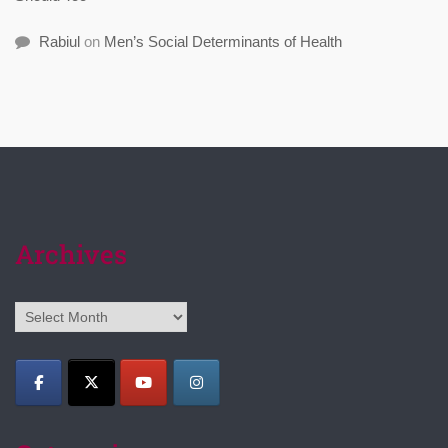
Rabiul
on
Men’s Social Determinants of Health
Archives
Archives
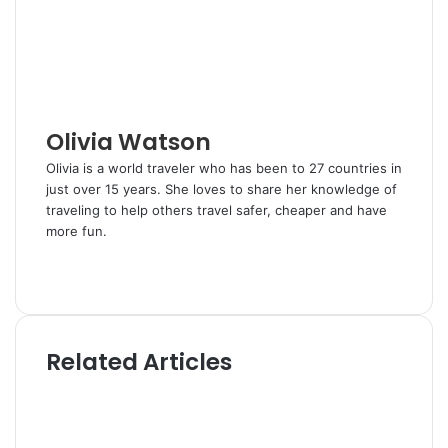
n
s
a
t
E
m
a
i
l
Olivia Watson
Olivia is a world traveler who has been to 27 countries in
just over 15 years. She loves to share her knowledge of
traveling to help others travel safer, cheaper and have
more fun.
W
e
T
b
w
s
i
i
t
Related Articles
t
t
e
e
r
──────────
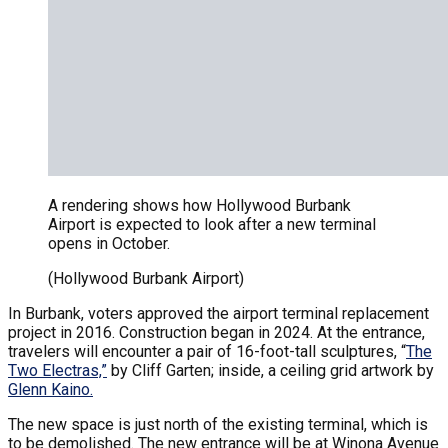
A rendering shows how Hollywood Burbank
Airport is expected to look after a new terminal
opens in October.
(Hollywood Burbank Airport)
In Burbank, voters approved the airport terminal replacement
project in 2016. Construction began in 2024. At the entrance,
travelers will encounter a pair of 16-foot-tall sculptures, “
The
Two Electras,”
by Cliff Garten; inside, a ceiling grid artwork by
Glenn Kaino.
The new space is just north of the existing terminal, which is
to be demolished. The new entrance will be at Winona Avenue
──────────
Everything above from the line containing "(Hollywood Burbank Airport)" down to the line containing "to be demolished." should be copied exactly, both end lines included, and nothing else.

PROBLEM SOLUTION »
(Hollywood Burbank Airport)
In Burbank, voters approved the airport terminal replacement
project in 2016. Construction began in 2024. At the entrance,
travelers will encounter a pair of 16-foot-tall sculptures, “
The
Two Electras,”
by Cliff Garten; inside, a ceiling grid artwork by
Glenn Kaino.
The new space is just north of the existing terminal, which is
to be demolished. The new entrance will be at Winona Avenue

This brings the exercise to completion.